Bringing personalisation to life

Much of Shields’ activity now relates to the Leukaemia Foundation’s marketing priority, which is to engage in a more personalised way with its donors and the people it supports who are living with blood cancer. This includes creating engagement journeys tailored to the different phases that patients go through after their diagnosis, as well as delivering events designed specifically for the parents of young children who have blood cancer, including information tailored to their situation.
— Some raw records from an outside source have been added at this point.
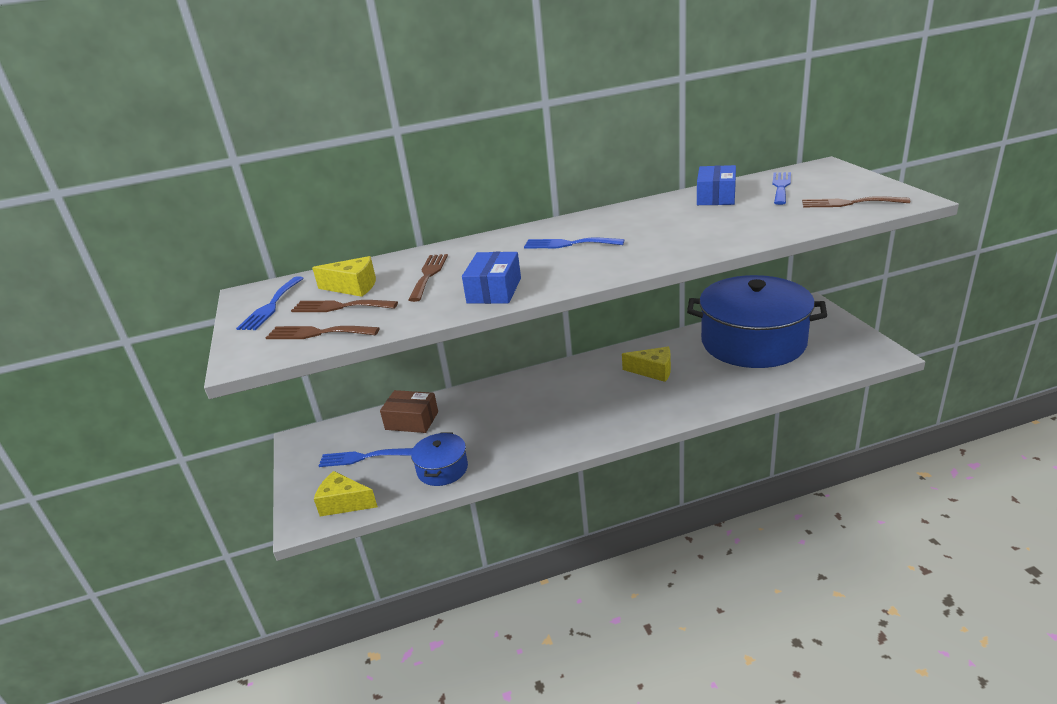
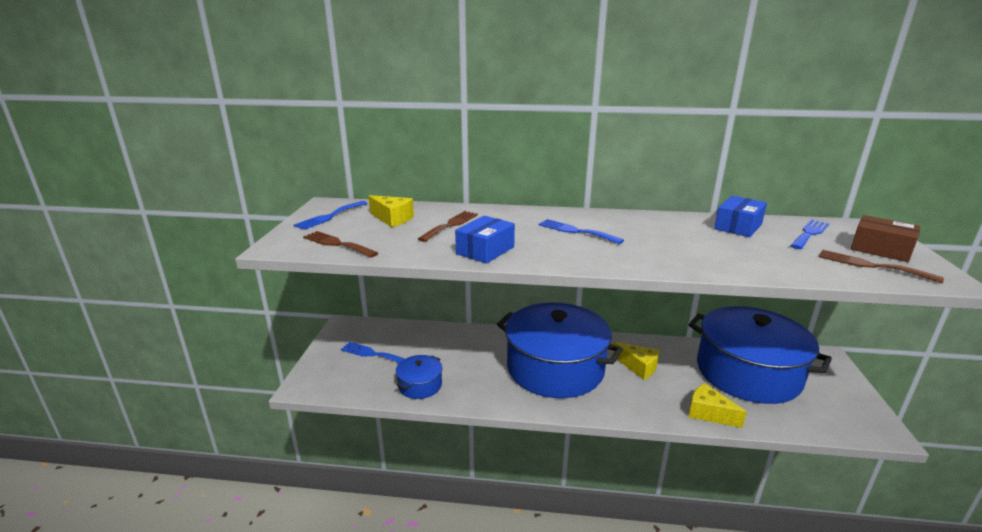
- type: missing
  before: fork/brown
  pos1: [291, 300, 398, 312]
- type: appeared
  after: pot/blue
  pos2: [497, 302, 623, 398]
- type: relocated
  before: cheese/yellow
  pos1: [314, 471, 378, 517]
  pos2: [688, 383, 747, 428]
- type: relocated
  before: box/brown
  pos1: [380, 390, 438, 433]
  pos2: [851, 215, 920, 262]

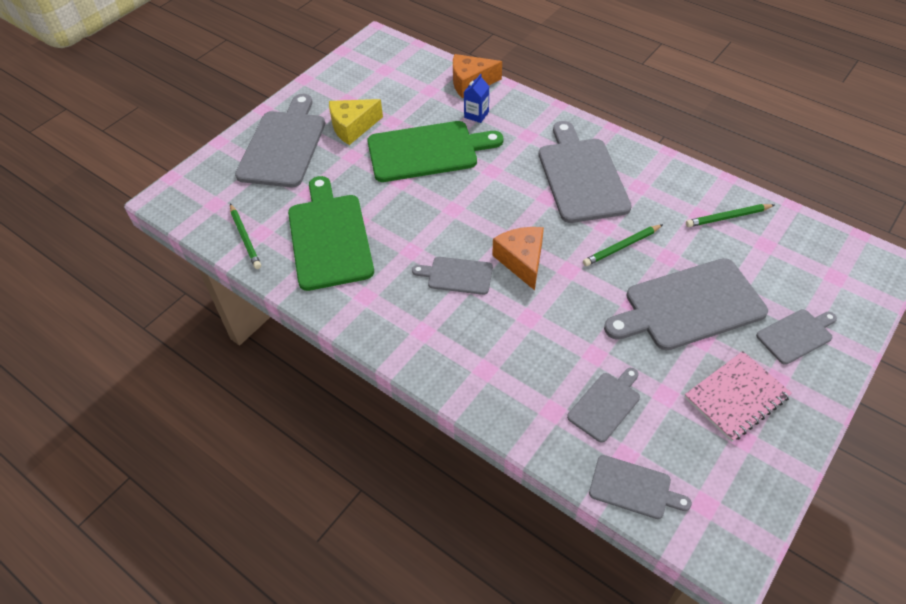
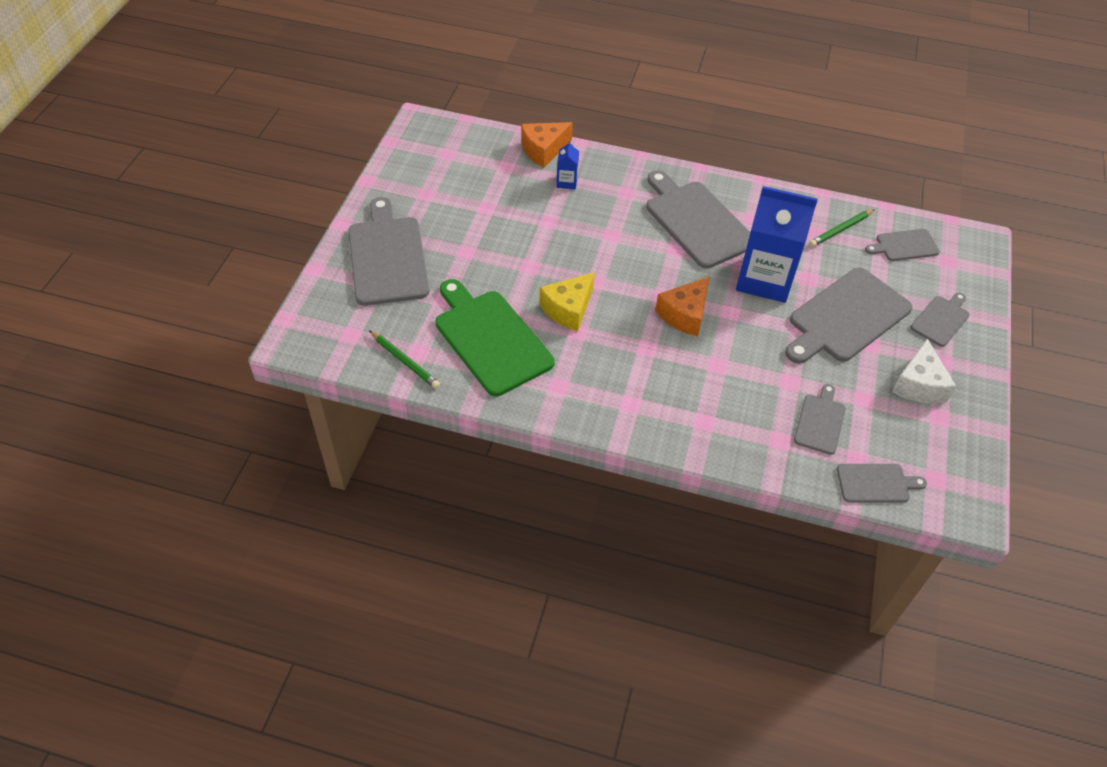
- type: missing
  before: cutting board/green
  pos1: [367, 121, 503, 182]
- type: relocated
  before: cheese/yellow
  pos1: [329, 99, 383, 145]
  pos2: [539, 272, 595, 331]
- type: relocated
  before: cutting board/grey
  pos1: [412, 257, 493, 295]
  pos2: [865, 229, 940, 261]
- type: exchanged
  before: pencil/green
  after: carton/blue
  pos1: [583, 224, 663, 266]
  pos2: [736, 186, 818, 303]
- type: exchanged
  before: notebook/pink
  after: cheese/white
  pos1: [684, 351, 792, 442]
  pos2: [892, 338, 956, 404]
- type: spun
  before: cheese/orange
  pos1: [492, 227, 544, 290]
  pos2: [655, 276, 710, 337]
  turn: -105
"It all comes down to understanding the person and their interests,” Shields said. “It is almost a case of hyper-personalisation. You are giving that ‘journey of one’. Each person is unique, but data wise, there are also lots of similarities between people as well, so some of the stuff we are starting to work on now is getting into predictive analytics and using AI on the Microsoft Azure platform and the tools available there to understand what the next best thing will be.”

Like many charitable organisations, the Leukaemia Foundation has become synonymous with its annual major fundraising activity, The World’s Greatest Shave, which raises between 50 to 60 per cent of total revenue. Shields said the long-term goal is to use data to diversify the Leukaemia Foundation’s revenue stream. But its new data capabilities have already helped to determine the human resources needed to deliver that campaign smoothly.

“We used the AI tools within Azure to determine the casual workforce needed in the contact centre to handle the volume that was expected,” Shields said.

This, plus the newly integrated database, helped the Leukaemia Foundation raise $17 million for its 2021 World’s Greatest Shave – the highest amount raised since 2016 – with a record number of people participating.

Outcomes like these will be essential if Shields is to help the Leukaemia Foundation reach its stretch goal of zero deaths by blood cancer by 2035.

“Creating the strategies that work towards that stretch goal, and then measuring our progress against those strategies, is part of that dashboarding work we are doing at the moment,” Shields said. “But complementary to that is giving our executive team really easy access into organisational health and their understanding of where the business is at.

“Even though I have done a lot of work in that space, there is still more I can do to demonstrate the benefits and the value that data can create, not just in the short term, but the medium and long term as well.”